Generally, the lender must follow specific steps to initiate, follow through, and finalize a foreclosure. Initially, a lender must typically inform the homeowner about their options for mediation regarding missed payments on the mortgage or promissory note. The lender also must provide the homeowner with referrals to counseling agencies and legal programs that provide options to avoid foreclosure, depending on the particular state the foreclosure is being initiated in. Failure to follow the specific guidelines set forth by state law may allow the homeowner to challenge the foreclosure.
The next step in the foreclosure process requires the lender to send a breach letter to the homeowner informing them that they are in default of their loan or promissory note. The breach letter will detail the actual default, what is required to cure the default, the date by which this action must occur, and that failure to do so will result in the sale of the property. Once the breach letter has been sent, the lender must provide a notice that details the timeline of the foreclosure, which will include all of the important milestones and their dates as the foreclosure process proceeds up until the actual time of sale.
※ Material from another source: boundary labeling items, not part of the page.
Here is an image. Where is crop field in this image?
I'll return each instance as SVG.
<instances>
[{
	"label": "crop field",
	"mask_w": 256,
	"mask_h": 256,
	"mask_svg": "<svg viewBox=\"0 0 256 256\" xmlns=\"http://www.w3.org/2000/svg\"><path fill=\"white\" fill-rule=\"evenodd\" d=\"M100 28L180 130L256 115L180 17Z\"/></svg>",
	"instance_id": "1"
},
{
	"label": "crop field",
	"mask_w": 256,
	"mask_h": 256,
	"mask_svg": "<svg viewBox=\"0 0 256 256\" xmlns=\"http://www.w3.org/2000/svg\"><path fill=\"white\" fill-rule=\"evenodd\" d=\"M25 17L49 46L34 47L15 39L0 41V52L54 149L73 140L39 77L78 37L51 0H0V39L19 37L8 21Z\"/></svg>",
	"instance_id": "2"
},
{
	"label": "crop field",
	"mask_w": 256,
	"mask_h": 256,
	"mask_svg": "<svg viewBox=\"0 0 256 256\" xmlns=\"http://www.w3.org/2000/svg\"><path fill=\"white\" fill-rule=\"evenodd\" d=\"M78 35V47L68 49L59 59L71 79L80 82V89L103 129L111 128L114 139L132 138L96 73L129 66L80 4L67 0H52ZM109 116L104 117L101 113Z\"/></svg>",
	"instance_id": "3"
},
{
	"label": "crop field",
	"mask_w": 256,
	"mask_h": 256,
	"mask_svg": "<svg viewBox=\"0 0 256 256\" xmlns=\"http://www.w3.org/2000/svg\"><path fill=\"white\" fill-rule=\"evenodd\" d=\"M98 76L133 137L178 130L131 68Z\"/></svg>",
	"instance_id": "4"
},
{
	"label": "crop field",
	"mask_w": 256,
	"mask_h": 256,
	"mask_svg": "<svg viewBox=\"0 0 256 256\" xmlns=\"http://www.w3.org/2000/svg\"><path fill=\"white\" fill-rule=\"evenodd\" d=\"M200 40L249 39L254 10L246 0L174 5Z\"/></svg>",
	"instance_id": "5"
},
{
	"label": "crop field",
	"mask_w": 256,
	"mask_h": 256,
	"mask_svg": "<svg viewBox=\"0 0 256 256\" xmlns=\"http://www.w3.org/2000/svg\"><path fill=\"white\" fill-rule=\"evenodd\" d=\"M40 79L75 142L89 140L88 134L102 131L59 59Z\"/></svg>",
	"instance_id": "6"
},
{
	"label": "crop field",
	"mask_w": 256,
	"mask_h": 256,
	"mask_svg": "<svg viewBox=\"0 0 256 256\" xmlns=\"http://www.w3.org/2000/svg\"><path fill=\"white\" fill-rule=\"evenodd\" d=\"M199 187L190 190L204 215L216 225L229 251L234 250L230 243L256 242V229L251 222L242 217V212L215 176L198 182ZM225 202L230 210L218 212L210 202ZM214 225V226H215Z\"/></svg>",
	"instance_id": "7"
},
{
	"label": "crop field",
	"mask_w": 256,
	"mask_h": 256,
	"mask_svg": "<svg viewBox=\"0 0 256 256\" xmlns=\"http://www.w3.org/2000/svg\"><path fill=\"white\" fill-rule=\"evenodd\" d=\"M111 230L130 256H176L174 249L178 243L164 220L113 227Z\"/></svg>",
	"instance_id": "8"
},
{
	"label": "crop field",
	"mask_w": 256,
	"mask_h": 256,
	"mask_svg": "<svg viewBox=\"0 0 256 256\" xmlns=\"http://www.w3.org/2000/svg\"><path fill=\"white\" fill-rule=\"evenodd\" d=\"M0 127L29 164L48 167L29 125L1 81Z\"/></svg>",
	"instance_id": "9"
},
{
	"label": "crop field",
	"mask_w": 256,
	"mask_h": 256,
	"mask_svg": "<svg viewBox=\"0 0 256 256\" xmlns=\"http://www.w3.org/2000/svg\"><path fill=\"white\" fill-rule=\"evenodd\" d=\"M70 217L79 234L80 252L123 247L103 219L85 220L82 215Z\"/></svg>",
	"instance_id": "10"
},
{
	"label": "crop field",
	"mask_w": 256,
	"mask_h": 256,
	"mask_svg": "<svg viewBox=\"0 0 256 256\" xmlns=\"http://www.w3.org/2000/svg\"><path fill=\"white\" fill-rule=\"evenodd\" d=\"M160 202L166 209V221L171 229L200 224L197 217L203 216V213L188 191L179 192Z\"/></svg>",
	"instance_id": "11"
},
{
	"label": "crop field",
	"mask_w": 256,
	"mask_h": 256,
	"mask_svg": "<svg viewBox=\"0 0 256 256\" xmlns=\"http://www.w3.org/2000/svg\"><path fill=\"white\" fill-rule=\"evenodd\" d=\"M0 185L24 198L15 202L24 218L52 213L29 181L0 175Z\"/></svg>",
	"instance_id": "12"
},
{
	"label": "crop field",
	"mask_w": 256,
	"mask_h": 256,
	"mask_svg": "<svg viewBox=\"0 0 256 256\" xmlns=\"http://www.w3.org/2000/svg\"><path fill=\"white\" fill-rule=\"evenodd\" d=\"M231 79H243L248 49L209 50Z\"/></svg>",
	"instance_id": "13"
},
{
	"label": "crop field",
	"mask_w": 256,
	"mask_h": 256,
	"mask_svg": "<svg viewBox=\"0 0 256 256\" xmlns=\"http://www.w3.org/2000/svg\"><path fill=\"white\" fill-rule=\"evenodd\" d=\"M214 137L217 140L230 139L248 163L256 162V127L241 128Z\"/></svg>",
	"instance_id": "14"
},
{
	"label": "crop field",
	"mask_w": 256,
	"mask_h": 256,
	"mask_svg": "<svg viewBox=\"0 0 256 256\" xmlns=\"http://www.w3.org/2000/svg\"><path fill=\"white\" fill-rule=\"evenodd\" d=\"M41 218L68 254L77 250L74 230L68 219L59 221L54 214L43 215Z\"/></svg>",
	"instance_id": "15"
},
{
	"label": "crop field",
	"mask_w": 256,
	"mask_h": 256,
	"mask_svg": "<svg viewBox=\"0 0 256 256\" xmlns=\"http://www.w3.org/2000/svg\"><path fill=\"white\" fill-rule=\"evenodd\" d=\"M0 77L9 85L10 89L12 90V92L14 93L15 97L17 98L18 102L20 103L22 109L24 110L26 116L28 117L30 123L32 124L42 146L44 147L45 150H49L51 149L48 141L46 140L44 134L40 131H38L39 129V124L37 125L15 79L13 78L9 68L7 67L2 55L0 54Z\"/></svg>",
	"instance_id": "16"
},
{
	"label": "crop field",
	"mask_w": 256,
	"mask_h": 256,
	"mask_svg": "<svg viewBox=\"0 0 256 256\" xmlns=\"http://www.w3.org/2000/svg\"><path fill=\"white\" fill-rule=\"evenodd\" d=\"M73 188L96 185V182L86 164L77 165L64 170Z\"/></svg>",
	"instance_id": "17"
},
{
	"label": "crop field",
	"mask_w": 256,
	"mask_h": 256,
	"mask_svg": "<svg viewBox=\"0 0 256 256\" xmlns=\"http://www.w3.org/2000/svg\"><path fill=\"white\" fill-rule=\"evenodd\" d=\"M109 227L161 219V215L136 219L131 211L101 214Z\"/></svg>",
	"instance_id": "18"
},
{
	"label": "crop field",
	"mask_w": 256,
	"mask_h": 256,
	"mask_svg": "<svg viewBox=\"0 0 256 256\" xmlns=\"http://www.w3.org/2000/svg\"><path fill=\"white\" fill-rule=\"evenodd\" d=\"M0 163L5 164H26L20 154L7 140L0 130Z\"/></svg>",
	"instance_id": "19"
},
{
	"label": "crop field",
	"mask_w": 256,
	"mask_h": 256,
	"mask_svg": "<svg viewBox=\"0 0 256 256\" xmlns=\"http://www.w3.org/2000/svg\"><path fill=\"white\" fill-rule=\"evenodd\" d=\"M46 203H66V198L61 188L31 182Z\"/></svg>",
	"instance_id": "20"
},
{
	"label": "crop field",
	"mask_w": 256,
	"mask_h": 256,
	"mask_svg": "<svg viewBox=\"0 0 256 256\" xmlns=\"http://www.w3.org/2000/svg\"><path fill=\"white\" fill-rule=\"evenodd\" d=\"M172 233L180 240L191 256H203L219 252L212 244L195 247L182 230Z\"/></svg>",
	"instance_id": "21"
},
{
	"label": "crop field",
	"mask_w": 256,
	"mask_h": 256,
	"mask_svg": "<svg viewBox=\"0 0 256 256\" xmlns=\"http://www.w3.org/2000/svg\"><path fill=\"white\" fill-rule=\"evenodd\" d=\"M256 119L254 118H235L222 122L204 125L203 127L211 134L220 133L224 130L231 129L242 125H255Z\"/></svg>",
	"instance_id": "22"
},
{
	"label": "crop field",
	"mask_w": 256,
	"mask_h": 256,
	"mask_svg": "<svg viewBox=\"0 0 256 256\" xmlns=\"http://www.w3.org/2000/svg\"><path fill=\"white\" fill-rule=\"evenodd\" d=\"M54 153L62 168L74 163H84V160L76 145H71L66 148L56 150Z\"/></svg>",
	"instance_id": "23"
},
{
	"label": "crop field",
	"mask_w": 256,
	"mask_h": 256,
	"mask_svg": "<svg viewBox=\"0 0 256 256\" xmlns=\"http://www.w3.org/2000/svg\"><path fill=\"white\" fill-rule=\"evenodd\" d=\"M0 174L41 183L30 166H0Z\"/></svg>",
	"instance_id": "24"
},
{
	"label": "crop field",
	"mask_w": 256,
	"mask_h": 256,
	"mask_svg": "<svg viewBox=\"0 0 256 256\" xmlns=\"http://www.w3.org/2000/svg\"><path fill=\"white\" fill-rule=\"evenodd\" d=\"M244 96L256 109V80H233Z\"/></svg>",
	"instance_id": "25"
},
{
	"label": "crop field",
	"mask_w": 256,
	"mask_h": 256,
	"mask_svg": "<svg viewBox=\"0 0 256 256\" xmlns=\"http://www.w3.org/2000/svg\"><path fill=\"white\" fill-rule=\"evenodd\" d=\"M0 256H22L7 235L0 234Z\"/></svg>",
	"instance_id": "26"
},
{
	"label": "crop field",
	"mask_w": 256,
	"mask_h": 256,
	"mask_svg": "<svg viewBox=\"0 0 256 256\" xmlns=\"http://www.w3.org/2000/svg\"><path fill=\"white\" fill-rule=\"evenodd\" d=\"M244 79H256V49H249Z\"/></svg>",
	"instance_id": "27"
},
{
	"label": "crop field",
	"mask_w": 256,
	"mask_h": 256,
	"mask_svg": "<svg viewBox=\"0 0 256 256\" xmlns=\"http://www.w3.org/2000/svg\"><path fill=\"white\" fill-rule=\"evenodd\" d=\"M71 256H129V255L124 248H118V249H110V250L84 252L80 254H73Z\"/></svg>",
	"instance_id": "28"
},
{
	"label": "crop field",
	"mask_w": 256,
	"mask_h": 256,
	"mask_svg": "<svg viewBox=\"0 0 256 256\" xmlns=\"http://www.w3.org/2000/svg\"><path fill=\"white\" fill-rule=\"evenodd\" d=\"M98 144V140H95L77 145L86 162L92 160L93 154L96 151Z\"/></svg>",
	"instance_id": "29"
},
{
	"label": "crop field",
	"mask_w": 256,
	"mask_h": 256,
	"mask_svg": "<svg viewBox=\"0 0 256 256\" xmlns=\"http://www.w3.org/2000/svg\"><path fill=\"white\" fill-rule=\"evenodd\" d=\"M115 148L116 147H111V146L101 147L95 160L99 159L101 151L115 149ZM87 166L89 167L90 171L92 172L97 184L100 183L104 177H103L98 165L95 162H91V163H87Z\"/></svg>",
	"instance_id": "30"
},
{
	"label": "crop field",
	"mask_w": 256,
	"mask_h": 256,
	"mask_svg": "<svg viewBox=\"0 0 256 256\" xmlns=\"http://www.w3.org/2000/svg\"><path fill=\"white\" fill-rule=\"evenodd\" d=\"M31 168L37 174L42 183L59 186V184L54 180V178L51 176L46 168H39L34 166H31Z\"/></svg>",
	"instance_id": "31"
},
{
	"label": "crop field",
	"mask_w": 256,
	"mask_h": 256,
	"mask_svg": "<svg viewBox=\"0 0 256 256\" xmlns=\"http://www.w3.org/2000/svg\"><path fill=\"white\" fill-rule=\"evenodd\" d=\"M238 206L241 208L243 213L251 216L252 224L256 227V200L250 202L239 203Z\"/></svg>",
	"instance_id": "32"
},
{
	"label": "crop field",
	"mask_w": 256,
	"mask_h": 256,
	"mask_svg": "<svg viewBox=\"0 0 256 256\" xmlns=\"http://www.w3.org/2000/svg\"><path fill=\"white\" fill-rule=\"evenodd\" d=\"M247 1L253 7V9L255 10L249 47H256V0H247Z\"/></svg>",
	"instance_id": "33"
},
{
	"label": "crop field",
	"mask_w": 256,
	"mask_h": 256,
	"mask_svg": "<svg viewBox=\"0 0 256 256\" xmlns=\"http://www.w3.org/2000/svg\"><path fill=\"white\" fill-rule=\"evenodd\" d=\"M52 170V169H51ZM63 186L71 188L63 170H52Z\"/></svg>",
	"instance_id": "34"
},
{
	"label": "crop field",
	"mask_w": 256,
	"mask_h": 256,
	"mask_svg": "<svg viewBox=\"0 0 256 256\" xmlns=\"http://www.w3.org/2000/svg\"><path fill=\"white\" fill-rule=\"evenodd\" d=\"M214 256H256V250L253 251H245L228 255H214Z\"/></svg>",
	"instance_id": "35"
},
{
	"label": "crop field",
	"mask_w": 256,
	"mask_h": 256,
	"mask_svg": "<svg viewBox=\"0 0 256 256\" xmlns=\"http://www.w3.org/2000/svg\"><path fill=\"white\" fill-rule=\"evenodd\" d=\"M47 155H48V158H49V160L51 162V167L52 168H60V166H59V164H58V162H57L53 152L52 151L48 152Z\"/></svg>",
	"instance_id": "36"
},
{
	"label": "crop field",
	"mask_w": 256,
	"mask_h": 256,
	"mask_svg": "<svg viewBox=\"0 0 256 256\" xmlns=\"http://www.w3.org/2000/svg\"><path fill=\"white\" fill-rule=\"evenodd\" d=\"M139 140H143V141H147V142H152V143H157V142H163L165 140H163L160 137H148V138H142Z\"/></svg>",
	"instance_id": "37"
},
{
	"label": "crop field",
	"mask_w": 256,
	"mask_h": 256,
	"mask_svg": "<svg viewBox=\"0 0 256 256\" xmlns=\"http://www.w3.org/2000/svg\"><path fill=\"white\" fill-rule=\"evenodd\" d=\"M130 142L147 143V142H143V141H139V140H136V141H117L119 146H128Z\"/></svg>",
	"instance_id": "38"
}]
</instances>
All notices that the lender is required to deliver generally must contain specific information as well as specific time limits that give the homeowner all of the information they might need to cure the default at any time during the foreclosure proceeding. It is important to note that at any time during a foreclosure, the homeowner has the option to repay the outstanding balance on the mortgage or promissory note which will immediately cure the default and stop foreclosure proceedings.
Depending on the specific requirements of the state law, if the lender does not follow each particular procedure exactly as it is set forth in the law or violates strict timelines in any way, the homeowner may have the opportunity to force the lender to restart the foreclosure proceedings. While this will not prevent eventual foreclosure from occurring, it can buy a homeowner the time they need to get back on their feet financially and get current with their mortgage or promissory note. Homeowners should always be aware of their rights during foreclosure proceedings and consult with an attorney if they feel that the lender has failed to adhere to the requirements set forth by the law covering foreclosure proceedings.